Blog: Never Lose Work Again — Introducing the Stale Pipeline Run Recovery Sweep

Never Lose Work Again — Introducing the Stale Pipeline Run Recovery Sweep

v1.0.57 · Nightly Batch · Shipped

A fully autonomous development platform is only as reliable as its ability to recover from failure. Agents crash. Infrastructure hiccups. Networks blip. When that happens mid-pipeline, the worst outcome isn't a failed run — it's a run that looks like it's still working when it isn't.

With v1.0.57, we've shipped the Stale Pipeline Run Recovery Sweep: a nightly batch job that hunts down stuck pipeline runs and brings them back to life.

The Problem: Silent Stalls

The SaaS Factory pipeline is long. A single feature travels through research, architecture, implementation, testing, approval, release, marketing, and documentation before it's done. Each stage is handled by a different agent, and each handoff is a potential failure point.

In most cases, failures are loud — an agent returns an error, CI fails, a webhook times out. But sometimes a run just... stops. The status shows implementing or testing or awaiting_approval, and nothing moves. The feature is in limbo, holding a lock that prevents the unified loop from retrying it.

Left undetected, these stale runs accumulate silently, blocking features from shipping.

The Solution: A 4-Hour Timeout + Nightly Reset

The Recovery Sweep runs every night at 04:00 UTC. It queries every pipeline run currently sitting in a non-terminal intermediate status and checks one simple thing: has this run been in this state for more than 4 hours?

If yes:

The pipeline run is marked failed with error: timeout — making it visible in dashboards and logs.
Every feature that was in_progress inside that run is reset to found — putting it back in the queue for a fresh attempt.

The unified loop picks up the reset features on its next cycle.
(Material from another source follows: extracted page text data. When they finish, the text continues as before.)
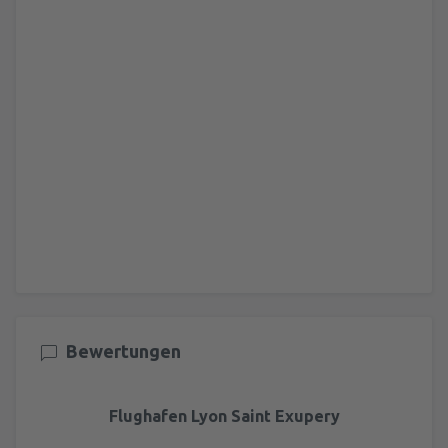
Bewertungen
Flughafen Lyon Saint Exupery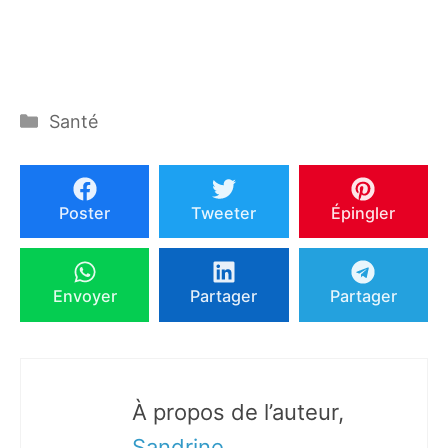
Catégories
Santé
Poster
Tweeter
Épingler
Envoyer
Partager
Partager
À propos de l’auteur,
Sandrine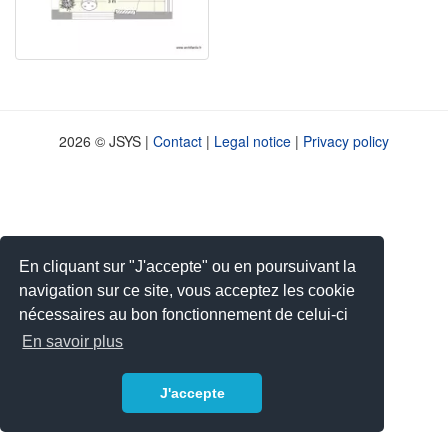
2026 © JSYS |
Contact
|
Legal notice
|
Privacy policy
En cliquant sur "J'accepte" ou en poursuivant la
navigation sur ce site, vous acceptez les cookie
nécessaires au bon fonctionnement de celui-ci
En savoir plus
J'accepte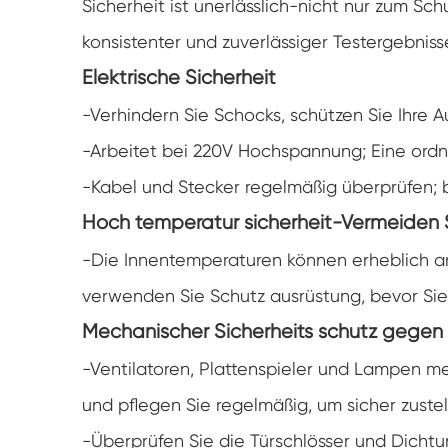
Sicherheit ist unerlässlich-nicht nur zum S
konsistenter und zuverlässiger Testergebniss
Elektrische Sicherheit
-Verhindern Sie Schocks, schützen Sie Ihre 
-Arbeitet bei 220V Hochspannung; Eine ordn
-Kabel und Stecker regelmäßig überprüfen;
Hoch temperatur sicherheit-Vermeiden 
-Die Innentemperaturen können erheblich ans
verwenden Sie Schutz ausrüstung, bevor Sie 
Mechanischer Sicherheits schutz gegen 
-Ventilatoren, Plattenspieler und Lampen 
und pflegen Sie regelmäßig, um sicher zuste
-Überprüfen Sie die Türschlösser und Dichtu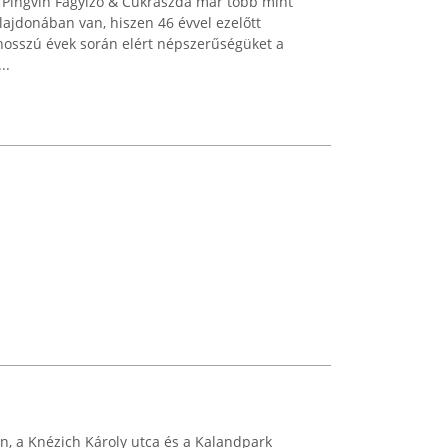
Pingvin Fagyizó & Cukrászda már több mint
lajdonában van, hiszen 46 évvel ezelőtt
 hosszú évek során elért népszerűségüket a
..
n, a Knézich Károly utca és a Kalandpark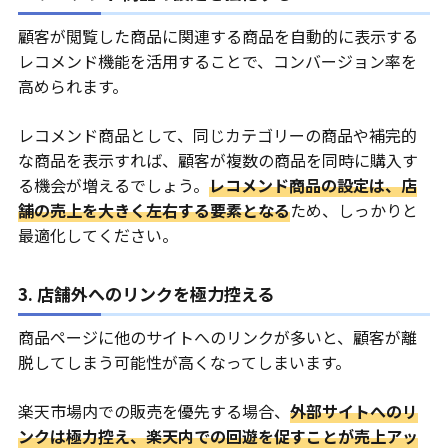
顧客が閲覧した商品に関連する商品を自動的に表示する
レコメンド機能を活用することで、コンバージョン率を
高められます。
レコメンド商品として、同じカテゴリーの商品や補完的
な商品を表示すれば、顧客が複数の商品を同時に購入す
る機会が増えるでしょう。
レコメンド商品の設定は、店
舗の売上を大きく左右する要素となる
ため、しっかりと
最適化してください。
3. 店舗外へのリンクを極力控える
商品ページに他のサイトへのリンクが多いと、顧客が離
脱してしまう可能性が高くなってしまいます。
楽天市場内での販売を優先する場合、
外部サイトへのリ
ンクは極力控え、楽天内での回遊を促すことが売上アッ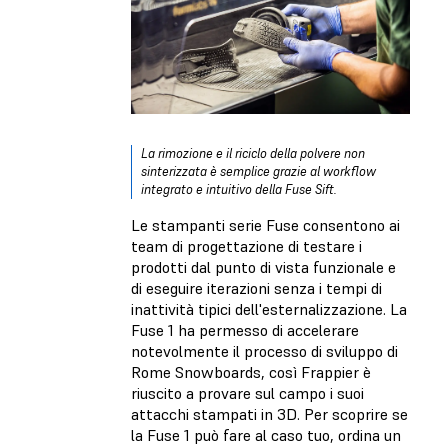
La rimozione e il riciclo della polvere non
sinterizzata è semplice grazie al workflow
integrato e intuitivo della Fuse Sift.
Le stampanti serie Fuse consentono ai
team di progettazione di testare i
prodotti dal punto di vista funzionale e
di eseguire iterazioni senza i tempi di
inattività tipici dell'esternalizzazione. La
Fuse 1 ha permesso di accelerare
notevolmente il processo di sviluppo di
Rome Snowboards, così Frappier è
riuscito a provare sul campo i suoi
attacchi stampati in 3D. Per scoprire se
la Fuse 1 può fare al caso tuo, ordina un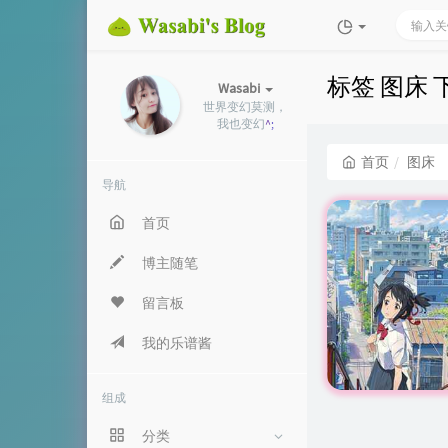
标签 图床
Wasabi
世界变幻莫测，
我也变幻莫测
首页
图床
导航
首页
博主随笔
留言板
我的乐谱酱
组成
分类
No manual intervention. No lost work. No human bottleneck.

What Counts as "Stuck"?

The sweep monitors nine intermediate statuses across the full pipeline lifecycle:

queued → researching → architecting → implementing → testing → awaiting_approval → releasing → marketing → documenting

Terminal states (completed, failed, cancelled) are never touched — they're already resolved.

Why 4 Hours?

Four hours is long enough to accommodate legitimate long-running stages — a large implementation batch, a slow CI run, a multi-step release — while being short enough to surface genuine stalls within a single business day. The nightly 04:00 UTC schedule means most stale runs are cleared before the next active working period begins.

Self-Healing by Design

This sweep is a direct expression of the platform's core design principle: no human should be the bottleneck. When the system encounters a failure it can't immediately resolve, it doesn't wait for someone to notice. It cleans up, resets, and tries again — automatically, on a schedule, every single night.

With v1.0.57, stuck pipelines are no longer a silent problem. They're a temporary condition that fixes itself by morning.